_Consigna:_ Copia textualmente el fragmento del texto sobre la paridad electoral en México que va desde "Esto ha generado" hasta "en la norma.", ambos incluidos.

_Texto de lectura:_
Durante los últimos años México ha desarrollado una estricta legislación y un conjunto de interpretaciones judiciales de los tribunales electorales para garantizar la paridad entre hombres y mujeres en las candidaturas a puestos de elección popular.
Se trata de una de las legislaciones más estrictas en la materia entre los regímenes democráticos del mundo, ya que no solamente establece la paridad en los órganos legislativos, sino que también obliga a los partidos a postular el mismo número de hombres y de mujeres para posiciones ejecutivas, como alcaldías y gubernaturas.
Esto ha generado discusiones polémicas, unas interesantes, aunque no necesariamente correctas, en torno a si se violan los derechos políticos de una comunidad por la obligación de postular a una persona de cierto género en función de la decisión que se tomó en otra entidad o alcaldía. En realidad, es necesario que las legislaciones locales definan con precisión la manera en la que se aplica el criterio de equidad, para no depender de la interpretación del Tribunal Federal Electoral, al que se recurre por falta de claridad en la norma.

_Datos proporcionados:_

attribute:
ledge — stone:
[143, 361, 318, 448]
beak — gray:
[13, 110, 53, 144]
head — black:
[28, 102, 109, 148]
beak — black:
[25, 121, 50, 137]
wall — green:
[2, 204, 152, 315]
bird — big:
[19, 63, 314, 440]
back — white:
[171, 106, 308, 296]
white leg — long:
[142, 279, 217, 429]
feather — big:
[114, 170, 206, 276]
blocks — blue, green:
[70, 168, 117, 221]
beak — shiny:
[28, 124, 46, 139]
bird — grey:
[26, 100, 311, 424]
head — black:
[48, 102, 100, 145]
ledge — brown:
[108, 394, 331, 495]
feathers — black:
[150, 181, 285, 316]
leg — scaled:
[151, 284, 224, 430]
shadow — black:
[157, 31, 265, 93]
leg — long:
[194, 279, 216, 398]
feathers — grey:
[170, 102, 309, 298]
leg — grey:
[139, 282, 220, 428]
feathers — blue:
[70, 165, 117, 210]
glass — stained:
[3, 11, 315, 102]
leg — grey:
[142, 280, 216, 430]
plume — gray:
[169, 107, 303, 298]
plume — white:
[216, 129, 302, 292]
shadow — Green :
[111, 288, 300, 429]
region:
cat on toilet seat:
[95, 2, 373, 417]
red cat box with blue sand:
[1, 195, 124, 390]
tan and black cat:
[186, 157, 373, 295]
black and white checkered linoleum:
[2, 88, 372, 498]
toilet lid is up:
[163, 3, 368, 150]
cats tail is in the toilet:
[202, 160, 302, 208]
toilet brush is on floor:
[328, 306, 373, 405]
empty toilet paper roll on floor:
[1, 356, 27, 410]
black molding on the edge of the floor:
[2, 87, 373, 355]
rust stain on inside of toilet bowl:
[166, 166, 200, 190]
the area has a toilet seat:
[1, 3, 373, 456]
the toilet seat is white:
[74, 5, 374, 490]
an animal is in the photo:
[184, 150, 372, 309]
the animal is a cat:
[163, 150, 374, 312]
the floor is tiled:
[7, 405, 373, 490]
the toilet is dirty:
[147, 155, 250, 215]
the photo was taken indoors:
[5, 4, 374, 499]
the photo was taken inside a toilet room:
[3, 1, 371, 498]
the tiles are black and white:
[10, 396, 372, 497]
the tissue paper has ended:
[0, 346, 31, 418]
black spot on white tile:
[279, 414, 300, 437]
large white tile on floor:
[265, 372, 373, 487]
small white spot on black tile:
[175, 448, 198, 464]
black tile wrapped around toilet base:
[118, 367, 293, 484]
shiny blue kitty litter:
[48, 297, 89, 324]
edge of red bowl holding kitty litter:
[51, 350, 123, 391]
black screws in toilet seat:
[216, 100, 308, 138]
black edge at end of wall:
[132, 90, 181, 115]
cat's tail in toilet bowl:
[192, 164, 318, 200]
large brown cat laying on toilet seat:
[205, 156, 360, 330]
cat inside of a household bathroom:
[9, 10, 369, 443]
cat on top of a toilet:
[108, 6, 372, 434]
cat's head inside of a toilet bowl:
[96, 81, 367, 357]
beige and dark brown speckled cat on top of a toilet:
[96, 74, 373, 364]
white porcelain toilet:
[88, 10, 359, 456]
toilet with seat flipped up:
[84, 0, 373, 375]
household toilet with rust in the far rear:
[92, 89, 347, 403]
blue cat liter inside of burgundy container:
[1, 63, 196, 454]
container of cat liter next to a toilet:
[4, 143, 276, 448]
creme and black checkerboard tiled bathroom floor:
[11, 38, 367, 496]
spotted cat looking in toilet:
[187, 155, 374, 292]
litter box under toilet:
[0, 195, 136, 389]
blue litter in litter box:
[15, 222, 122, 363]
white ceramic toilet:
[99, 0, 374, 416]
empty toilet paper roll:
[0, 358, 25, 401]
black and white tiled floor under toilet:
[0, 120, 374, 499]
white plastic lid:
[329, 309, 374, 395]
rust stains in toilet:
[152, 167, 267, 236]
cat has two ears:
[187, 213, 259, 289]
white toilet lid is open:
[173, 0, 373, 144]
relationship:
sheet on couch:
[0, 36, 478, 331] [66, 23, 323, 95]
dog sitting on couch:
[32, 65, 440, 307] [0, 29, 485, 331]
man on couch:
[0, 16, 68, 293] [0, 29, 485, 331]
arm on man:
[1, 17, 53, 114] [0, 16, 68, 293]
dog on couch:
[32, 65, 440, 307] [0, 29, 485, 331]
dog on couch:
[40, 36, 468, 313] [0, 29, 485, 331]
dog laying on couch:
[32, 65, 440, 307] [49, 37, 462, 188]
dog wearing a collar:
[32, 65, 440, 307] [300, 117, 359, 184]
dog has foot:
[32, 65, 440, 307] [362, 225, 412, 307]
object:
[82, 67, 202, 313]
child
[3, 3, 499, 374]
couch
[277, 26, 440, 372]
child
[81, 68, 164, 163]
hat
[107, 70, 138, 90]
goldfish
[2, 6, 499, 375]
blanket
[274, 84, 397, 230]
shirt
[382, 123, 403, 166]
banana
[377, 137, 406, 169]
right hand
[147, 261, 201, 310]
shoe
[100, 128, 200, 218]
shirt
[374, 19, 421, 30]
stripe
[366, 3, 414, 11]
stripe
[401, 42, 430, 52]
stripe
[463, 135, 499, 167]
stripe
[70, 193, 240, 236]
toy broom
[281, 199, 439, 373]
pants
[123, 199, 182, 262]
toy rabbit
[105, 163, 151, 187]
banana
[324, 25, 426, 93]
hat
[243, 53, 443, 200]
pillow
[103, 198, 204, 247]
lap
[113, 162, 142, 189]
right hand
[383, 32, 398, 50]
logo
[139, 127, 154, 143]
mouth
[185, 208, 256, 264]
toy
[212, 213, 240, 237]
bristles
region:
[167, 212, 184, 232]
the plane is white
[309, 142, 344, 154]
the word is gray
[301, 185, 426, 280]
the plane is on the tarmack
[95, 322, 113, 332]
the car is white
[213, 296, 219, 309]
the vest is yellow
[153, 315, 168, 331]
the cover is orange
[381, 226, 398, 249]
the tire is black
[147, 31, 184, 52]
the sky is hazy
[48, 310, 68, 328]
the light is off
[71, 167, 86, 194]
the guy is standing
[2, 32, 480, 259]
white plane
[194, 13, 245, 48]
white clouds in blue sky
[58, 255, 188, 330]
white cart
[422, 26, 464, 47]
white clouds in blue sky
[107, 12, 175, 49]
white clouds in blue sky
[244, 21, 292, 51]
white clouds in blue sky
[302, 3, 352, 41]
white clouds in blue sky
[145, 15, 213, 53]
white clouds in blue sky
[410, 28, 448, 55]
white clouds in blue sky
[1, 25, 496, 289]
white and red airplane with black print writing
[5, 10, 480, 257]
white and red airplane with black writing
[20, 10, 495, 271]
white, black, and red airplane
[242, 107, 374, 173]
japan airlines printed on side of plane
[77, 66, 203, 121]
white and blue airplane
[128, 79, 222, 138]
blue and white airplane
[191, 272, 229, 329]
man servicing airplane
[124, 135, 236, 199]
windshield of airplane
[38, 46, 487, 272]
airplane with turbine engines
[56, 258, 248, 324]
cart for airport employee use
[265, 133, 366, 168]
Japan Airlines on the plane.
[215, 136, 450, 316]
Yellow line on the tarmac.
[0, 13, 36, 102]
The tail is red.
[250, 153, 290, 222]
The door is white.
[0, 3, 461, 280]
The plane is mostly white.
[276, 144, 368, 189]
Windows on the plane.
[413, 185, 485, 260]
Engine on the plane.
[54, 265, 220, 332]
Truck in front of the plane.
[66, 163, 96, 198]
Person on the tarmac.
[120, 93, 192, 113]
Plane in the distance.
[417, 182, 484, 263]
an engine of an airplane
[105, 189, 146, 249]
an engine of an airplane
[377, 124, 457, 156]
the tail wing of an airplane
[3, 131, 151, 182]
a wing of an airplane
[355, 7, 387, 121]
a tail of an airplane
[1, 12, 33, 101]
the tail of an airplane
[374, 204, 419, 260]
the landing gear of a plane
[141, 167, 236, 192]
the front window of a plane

_Respuesta:_
Esto ha generado discusiones polémicas, unas interesantes, aunque no necesariamente correctas, en torno a si se violan los derechos políticos de una comunidad por la obligación de postular a una persona de cierto género en función de la decisión que se tomó en otra entidad o alcaldía. En realidad, es necesario que las legislaciones locales definan con precisión la manera en la que se aplica el criterio de equidad, para no depender de la interpretación del Tribunal Federal Electoral, al que se recurre por falta de claridad en la norma.